Home Database Adaptation options Awareness raising campaigns for stakeholders’ behavioural change
Website experience degraded
The European Climate and Health Observatory is undergoing reconstruction until June 2024 to improve its performance. We apologise for any possible disturbance to the content and functionality of the platform.
Adaptation option

Awareness raising campaigns for stakeholders’ behavioural change

This adaptation measure encompasses actions that promote awareness in order to encourage individual and societal behavioural changes to address the altered conditions under climate change and to promote adaptation measures. Not all stakeholders are aware and informed about their vulnerability and the measures they can take to pro-actively adapt to climate change. Awareness raising is therefore an important component of the adaptation process to manage the impacts of climate change, enhance adaptive capacity, and reduce overall vulnerability. 

Public awareness is important to increase enthusiasm and support, stimulate self-mobilisation and action, and to mobilise local knowledge and resources. Raising political awareness is especially important as policy makers and politicians are key actors in the policy process of adaptation. Awareness raising requires strategies of effective communication to reach the desired outcome. The combination of these communication strategies for a targeted audience for a given period can broadly be described as an ‘awareness raising campaign’. The aim of awareness raising campaigns differs between contexts, but generally involves  informing the targeted audience of the specific concerns, and suggesting ways to change behaviour to overcome or reduce these concerns. Although awareness raising is often considered to be important at the first stages of the adaptation process, research (e.g. Manuti, 2013) shows that levels of awareness fluctuate through time under the influence of external variables. Therefore, raising awareness is not only important at the first stages, but is integral throughout the entire process. 

Awareness campaigns can address groups of people in a region affected by a particular climate threat, groups of stakeholders, businesses or the public in general. The ultimate aim of such campaigns is to achieve long-term lasting behavioural changes. Awareness raising increases the knowledge of individuals, business and industry managers, organisations and decision makers. It aims to ensure that all relevant regional and sub-regional bodies understand the impacts of climate change, and take action to respond to certain impacts. However, they also can focus on a specific impact that is considered as the most critical for a given place, e.g. as in the case of “The Netherlands Live with Water” public awareness campaign focusing on coastal and river flooding. Awareness campaigns are considered more effective if several communication strategies are used, such as: dissemination of printed materials; organisation of public meetings and training; professional consultation; communication and information through social and mass-media, and use of informal networks for information dissemination. Awareness campaigns can be combined with the establishment of community self-protection teams (see for example the case study Vrijburcht: a privately funded climate–proof collective garden in Amsterdam) that promote self-reliance among residents and businesses to minimize the risk to personal safety and property damage (e.g. during flood events).

Problem 1 -
Answer these from the page on awareness raising campaigns:
(a) Which study does the page cite as showing that levels of awareness fluctuate through time?
(b) What is the name of the public awareness campaign that focused on coastal and river flooding?
(c) Until when is the European Climate and Health Observatory undergoing reconstruction?
Problem 2 -
Repeat word for word the stretch of the page on awareness raising campaigns from "This adaptation measure" through "reduce overall vulnerability.".
The listing below plays no part in what follows.

Source material -
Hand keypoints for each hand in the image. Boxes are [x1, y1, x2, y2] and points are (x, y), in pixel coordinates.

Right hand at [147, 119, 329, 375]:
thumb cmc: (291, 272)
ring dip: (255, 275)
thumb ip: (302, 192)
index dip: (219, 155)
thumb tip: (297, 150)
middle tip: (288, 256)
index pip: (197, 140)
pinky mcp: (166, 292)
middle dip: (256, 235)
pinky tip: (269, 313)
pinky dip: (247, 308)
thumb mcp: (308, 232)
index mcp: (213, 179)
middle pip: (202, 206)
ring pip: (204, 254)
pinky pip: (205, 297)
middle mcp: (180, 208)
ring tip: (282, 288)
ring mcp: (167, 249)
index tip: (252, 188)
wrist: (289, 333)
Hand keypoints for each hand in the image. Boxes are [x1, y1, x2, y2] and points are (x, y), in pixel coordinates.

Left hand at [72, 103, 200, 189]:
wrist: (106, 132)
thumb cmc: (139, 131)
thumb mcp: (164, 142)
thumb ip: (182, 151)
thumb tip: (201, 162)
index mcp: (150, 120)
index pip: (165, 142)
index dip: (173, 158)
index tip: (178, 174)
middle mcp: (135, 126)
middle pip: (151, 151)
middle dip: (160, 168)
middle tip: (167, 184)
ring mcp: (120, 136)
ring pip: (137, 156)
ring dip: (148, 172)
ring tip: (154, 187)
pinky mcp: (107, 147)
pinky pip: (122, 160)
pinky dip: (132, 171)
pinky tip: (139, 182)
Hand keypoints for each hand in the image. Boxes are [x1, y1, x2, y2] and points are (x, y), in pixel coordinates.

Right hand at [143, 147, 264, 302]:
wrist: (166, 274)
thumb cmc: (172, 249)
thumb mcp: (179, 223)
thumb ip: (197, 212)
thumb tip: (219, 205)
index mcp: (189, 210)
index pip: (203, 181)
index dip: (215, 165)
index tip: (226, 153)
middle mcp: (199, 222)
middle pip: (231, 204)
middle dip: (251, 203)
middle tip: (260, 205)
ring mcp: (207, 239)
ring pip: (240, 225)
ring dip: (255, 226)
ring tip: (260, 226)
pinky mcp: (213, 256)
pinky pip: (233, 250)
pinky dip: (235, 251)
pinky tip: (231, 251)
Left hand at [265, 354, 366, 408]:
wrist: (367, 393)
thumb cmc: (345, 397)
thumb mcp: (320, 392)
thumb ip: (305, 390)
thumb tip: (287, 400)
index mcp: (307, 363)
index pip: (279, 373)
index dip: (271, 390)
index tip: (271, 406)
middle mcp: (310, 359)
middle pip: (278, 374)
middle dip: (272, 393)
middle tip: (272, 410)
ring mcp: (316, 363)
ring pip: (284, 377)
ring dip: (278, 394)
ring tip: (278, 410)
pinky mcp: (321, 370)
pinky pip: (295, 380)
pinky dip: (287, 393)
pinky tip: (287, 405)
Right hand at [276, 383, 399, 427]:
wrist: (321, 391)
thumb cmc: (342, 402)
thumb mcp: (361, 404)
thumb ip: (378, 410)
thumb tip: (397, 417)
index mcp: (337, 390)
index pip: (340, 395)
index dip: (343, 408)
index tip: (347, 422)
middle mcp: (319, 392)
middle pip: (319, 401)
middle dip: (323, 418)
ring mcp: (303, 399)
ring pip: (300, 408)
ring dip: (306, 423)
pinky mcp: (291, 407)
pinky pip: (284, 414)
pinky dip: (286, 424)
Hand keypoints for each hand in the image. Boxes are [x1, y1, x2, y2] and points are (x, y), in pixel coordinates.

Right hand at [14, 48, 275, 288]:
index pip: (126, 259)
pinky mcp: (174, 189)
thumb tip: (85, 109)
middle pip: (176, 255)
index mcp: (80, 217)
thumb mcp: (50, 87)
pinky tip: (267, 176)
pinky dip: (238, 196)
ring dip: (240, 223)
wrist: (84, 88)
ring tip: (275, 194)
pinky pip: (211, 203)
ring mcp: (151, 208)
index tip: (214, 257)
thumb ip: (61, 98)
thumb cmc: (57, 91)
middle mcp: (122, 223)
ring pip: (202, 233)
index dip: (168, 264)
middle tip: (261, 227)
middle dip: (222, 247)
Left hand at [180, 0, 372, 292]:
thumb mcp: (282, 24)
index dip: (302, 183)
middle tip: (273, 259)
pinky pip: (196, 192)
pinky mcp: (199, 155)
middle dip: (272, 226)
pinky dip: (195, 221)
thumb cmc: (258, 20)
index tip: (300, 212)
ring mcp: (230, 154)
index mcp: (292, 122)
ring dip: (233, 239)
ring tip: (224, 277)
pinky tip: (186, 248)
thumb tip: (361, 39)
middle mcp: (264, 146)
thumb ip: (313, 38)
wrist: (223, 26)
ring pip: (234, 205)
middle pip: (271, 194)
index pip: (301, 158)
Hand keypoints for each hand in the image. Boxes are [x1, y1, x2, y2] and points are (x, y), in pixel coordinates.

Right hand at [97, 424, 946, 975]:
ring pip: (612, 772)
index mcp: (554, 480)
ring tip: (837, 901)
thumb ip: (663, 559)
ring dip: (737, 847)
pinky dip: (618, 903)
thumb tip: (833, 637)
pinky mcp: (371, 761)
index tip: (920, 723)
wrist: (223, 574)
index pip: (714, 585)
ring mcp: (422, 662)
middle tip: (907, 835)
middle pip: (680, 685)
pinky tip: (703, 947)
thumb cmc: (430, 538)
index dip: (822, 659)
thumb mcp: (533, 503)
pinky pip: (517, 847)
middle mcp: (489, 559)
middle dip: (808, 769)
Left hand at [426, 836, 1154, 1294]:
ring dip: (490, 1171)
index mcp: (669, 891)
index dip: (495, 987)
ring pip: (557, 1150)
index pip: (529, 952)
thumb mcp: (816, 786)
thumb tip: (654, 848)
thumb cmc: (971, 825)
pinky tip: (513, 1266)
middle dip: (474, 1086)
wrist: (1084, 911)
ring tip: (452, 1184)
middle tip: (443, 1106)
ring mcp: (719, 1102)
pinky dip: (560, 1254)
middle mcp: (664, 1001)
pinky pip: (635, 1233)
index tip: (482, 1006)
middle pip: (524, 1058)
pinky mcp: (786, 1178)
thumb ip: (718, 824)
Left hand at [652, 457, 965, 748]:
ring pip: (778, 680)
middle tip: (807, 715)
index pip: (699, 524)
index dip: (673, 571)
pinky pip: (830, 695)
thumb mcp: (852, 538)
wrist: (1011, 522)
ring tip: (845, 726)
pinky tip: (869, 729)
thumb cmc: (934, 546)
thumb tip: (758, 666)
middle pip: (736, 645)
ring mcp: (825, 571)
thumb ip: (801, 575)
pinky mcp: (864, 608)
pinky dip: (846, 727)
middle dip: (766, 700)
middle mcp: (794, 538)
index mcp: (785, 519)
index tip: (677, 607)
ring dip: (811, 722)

Worked solution 1 -
(a) Manuti, 2013
(b) "The Netherlands Live with Water"
(c) June 2024

Worked solution 2 -
This adaptation measure encompasses actions that promote awareness in order to encourage individual and societal behavioural changes to address the altered conditions under climate change and to promote adaptation measures. Not all stakeholders are aware and informed about their vulnerability and the measures they can take to pro-actively adapt to climate change. Awareness raising is therefore an important component of the adaptation process to manage the impacts of climate change, enhance adaptive capacity, and reduce overall vulnerability.